Un mare di vessilli tricolore, dovutamente distanziati, sotto il sole di Roma che fa bollire i sampietrini di piazza del Popolo prima di una passeggera pioggia estiva. Di tanto in tanto, forse, ci si avvicina un pó troppo. Ma è poca cosa rispetto alla precedente iniziativa del centrodestra, il 2 giugno scorso, finito tra selfie, mascherine abbassate e un mare di polemiche. Forza Italia, Fratelli d’Italia e Lega: uniti nella contrarietà al Governo. Con cui si confronteranno, certo. Ma a patto di veder presto provvedimenti concreti. Tajani, Meloni e Salvini: i tre protagonisti delle opposizioni si alternano sul palco mentre la giornalista Maria Giovanna Maglie a fare d maestro di cerimonia. “Siamo tre partiti differenti, ma poi sappiamo fare sintesi – dice il vicepresidente – la maggioranza di governo sta ancora cercando i candidati per le Regionali, i nostri già fanno campagna elettorale”.

In effetti, la parola d’ordine è vincere le consultazioni del prossimo settembre, in modo da mostrare “la vera maggioranza che c’è in Italia”, sottolinea Maglie. In effetti, a dar credito ai sondaggi, appare probabile che il centrodestra possa facilmente imporsi su 4-5 delle 7 Regioni che andranno al voto, se non più.Il pubblico di Piazza del Popolo è seduto e ordinato. Certo, c’è qualche sedia vuota. Ma il colpo d’occhio, quando le bandiere sventolano, è imponente.

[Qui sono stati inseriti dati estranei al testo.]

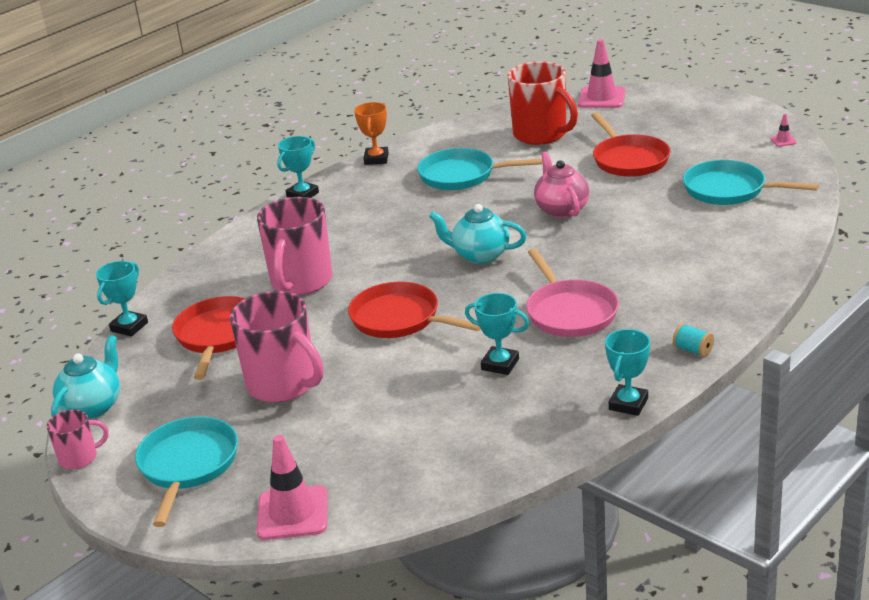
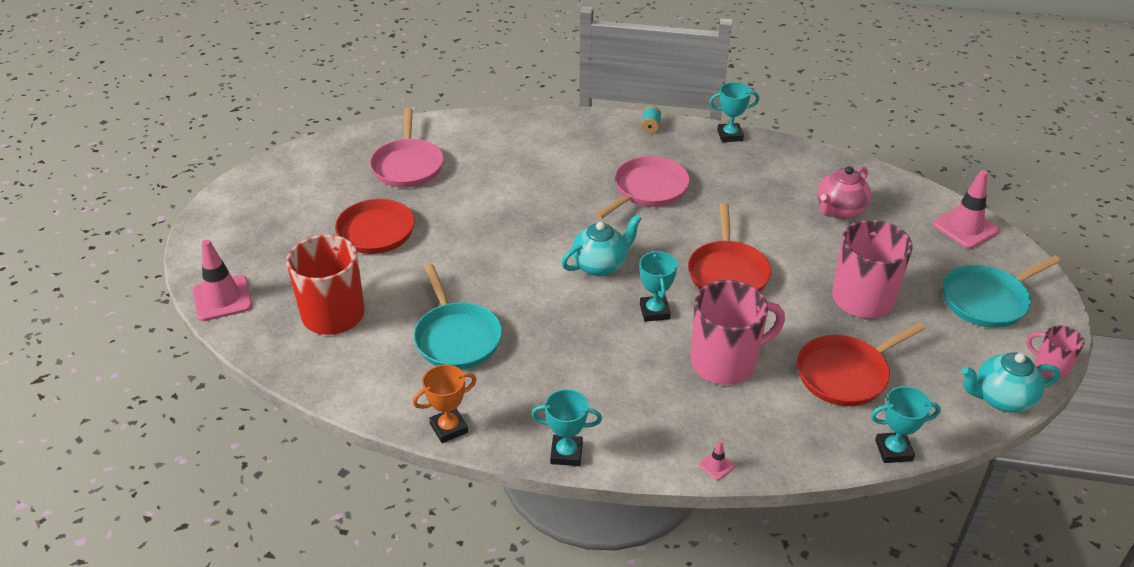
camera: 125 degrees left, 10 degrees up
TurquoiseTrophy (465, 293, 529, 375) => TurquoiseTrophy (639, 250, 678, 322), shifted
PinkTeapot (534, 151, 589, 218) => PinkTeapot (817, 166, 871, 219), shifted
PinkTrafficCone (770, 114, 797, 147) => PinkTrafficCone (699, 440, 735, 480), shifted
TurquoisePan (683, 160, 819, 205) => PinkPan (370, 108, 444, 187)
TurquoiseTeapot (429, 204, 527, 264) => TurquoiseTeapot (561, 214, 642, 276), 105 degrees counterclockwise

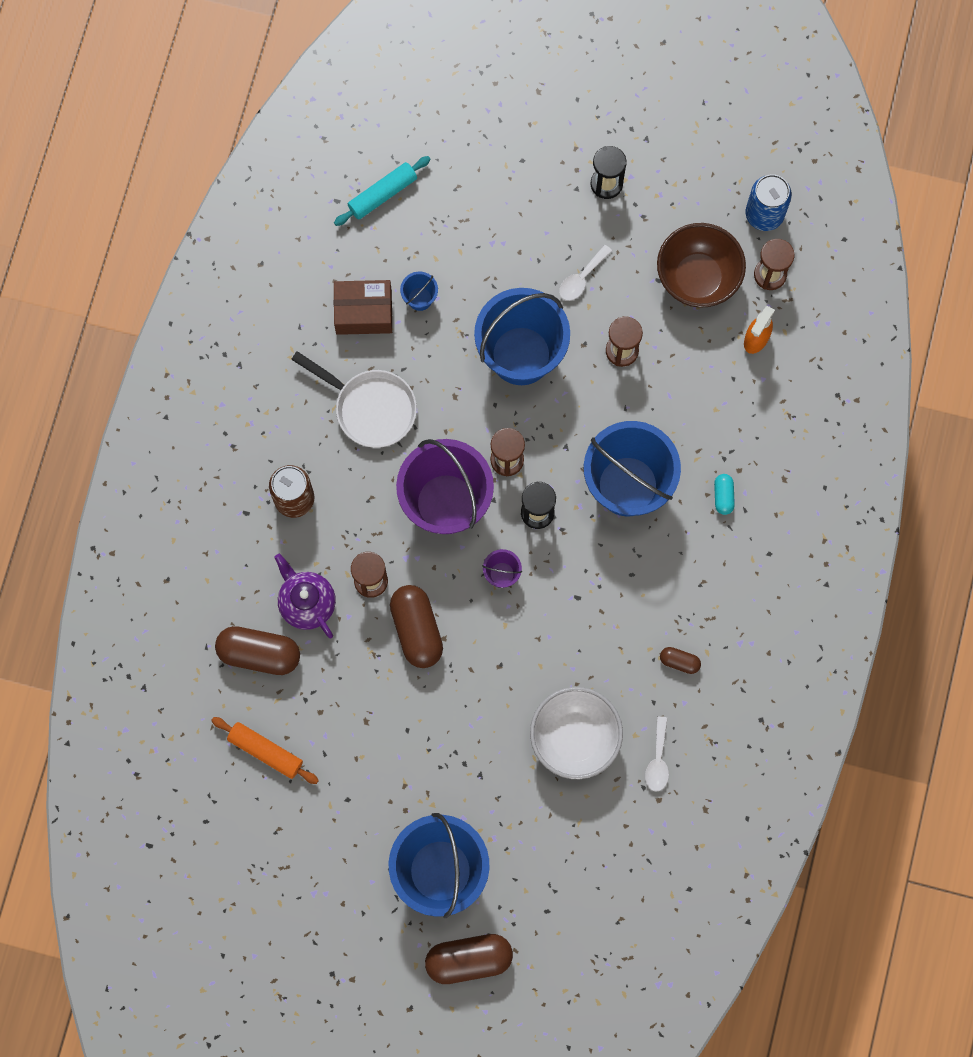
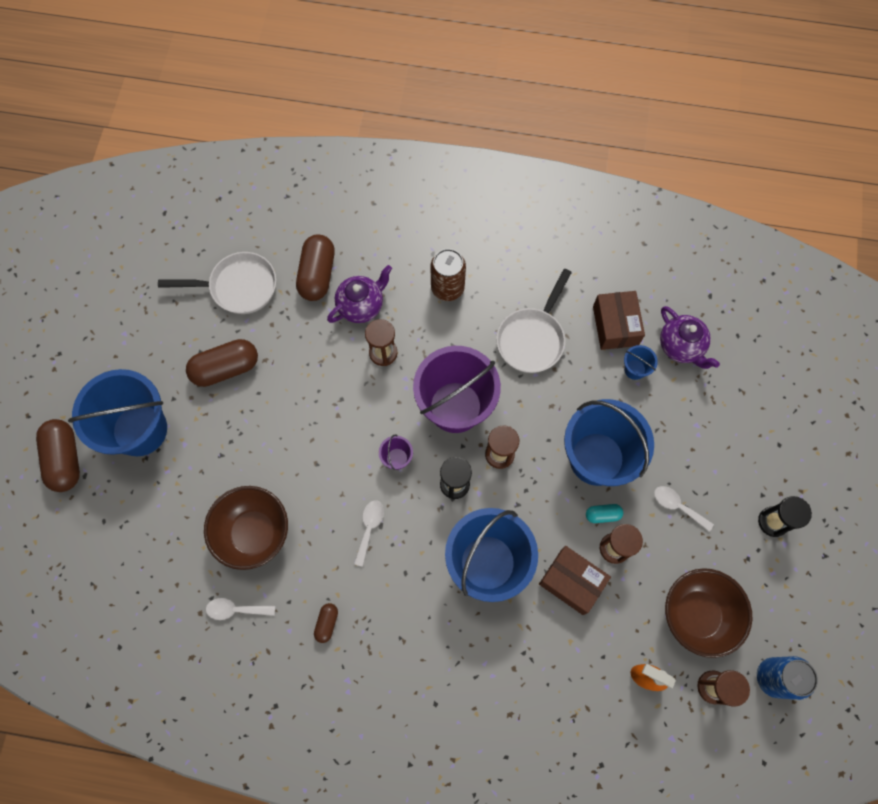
camera: 85 degrees right, 5 degrees down
TurquoiseRollingPin (334, 156, 431, 226) => nothing
nothing => WhiteSpoon (354, 500, 384, 567)
nothing => BrownBox (539, 546, 611, 615)
nothing => PurpleTeapot (660, 306, 720, 369)
BrownCapsule (390, 585, 443, 668) => BrownCapsule (186, 339, 258, 387), shifted
TurquoiseCapsule (714, 474, 735, 515) => TurquoiseCapsule (586, 504, 623, 523), shifted
OrangeRollingPin (211, 717, 319, 784) => WhitePan (158, 252, 276, 314)
WhiteBowl (530, 687, 623, 779) => BrownBowl (204, 486, 288, 570)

“Loro sono il Palazzo, noi dall’altra parte, in mezzo alla gente”, tuona la leader di FdI, che si dice sicura della vittoria alle Regioni. A quel punto, “se questi signori rimarranno incollati alle poltrone, incuranti di quello che le persone che vogliono, scenderemo a ottobre con 2 milioni di persone e non con una piazza contingentata”, avverte. L’ultimo a parlare è Matteo Salvini, che continua ad accarezzare il sogno di un crollo della maggioranza giallo-rossa, con la possibilità di varcare presto il portone di palazzo Chigi da presidente del Consiglio. Oltre al cavallo di battaglia della Flat Tax (“siamo sempre pronti a votare l’abbassamento delle tasse”), Salvini punta su “un’Italia federale e presidenziale, con un presidente eletto direttamente dai cittadini”, come recentemente auspicato anche dal leader di Iv Matteo Renzi.

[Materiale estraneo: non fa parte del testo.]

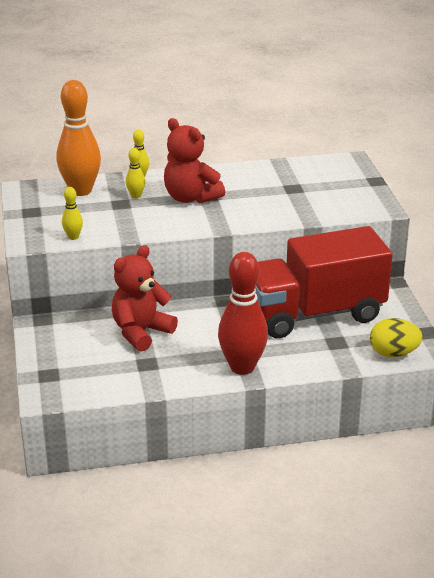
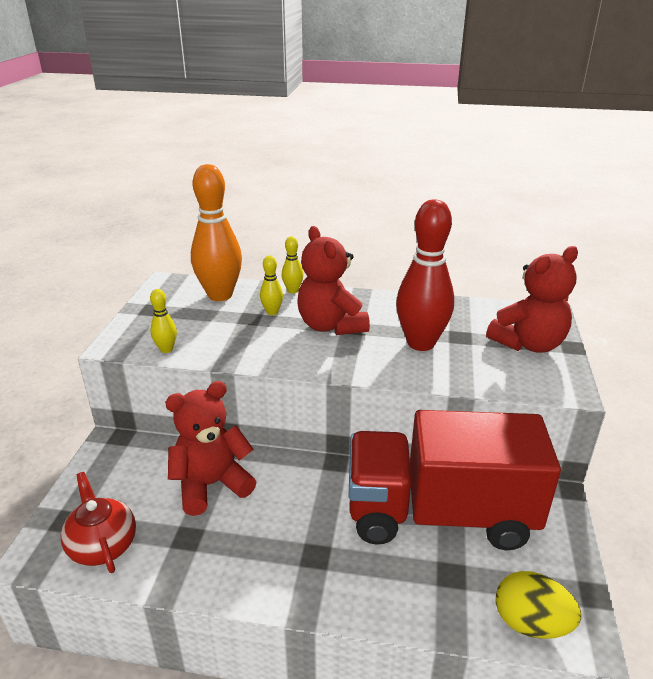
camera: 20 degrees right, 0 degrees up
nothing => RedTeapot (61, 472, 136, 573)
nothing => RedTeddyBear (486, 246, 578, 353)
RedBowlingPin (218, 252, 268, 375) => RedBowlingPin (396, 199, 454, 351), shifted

Apre con un pensiero alla festa d’Indipendenza Usa: il leader del Carroccio manda gli auguri e pronuncia la frase ‘All lives matter’, spesso contrapposta a quel ‘Black lives matter’ usata nelle manifestazioni anti-razziste americane. Quindi l’attenzione va su Pechino che reprime le rivolte di Hong Kong: “Sull’infame regime comunista cinese, solo silenzio”, tuona Salvini. Poi si passa ai toni di battaglia, tanto sul fronte giudiziario (l’appuntamento è per il 3 ottobre, quando il Tribunale di Catania lo sentirà sul caso Gregoretti) quanto su quello politico (la Roma di Virginia Raggi viene presa ad esempio delle amministrazioni locali da cambiare).

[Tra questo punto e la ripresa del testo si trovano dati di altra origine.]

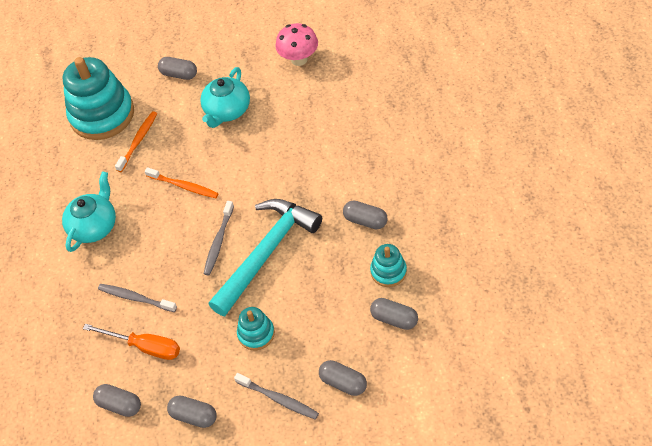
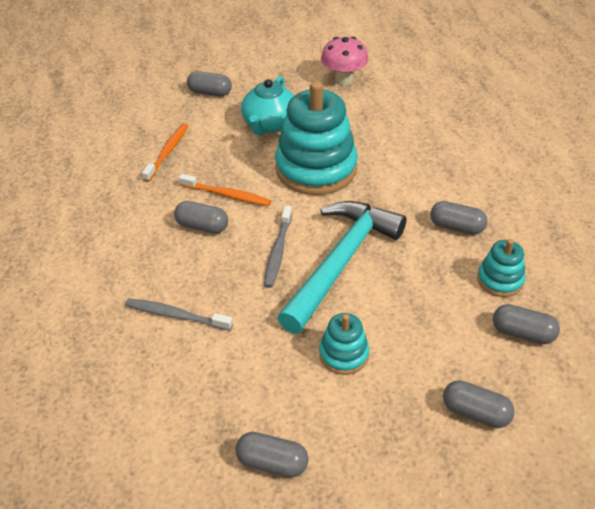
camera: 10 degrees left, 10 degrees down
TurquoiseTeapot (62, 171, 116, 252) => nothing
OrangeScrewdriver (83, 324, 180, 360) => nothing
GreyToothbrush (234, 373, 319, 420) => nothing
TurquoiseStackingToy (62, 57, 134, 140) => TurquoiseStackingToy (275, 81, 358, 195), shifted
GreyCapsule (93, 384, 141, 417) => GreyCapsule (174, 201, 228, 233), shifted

Sul palco, nessuno dei leader spende una parola sul Mes: si sa che Lega e FdI sono strenuamente contrarie, gli azzurri non avrebbero problemi a dare via libera. Nella piazza, interrogato dai giornalisti, il vicepresidente di Forza Italia ribatte sostenendo che in realtà il governo rischierebbe di cadere proprio perché “FI ha una posizione molto chiara, che mette in difficoltà il governo Conte”. Insomma, la via maestra sono le elezioni. I cronisti passano da Salvini, gli chiedono se si fida di Berlusconi: “Totalmente”, la sua stringatissima risposta.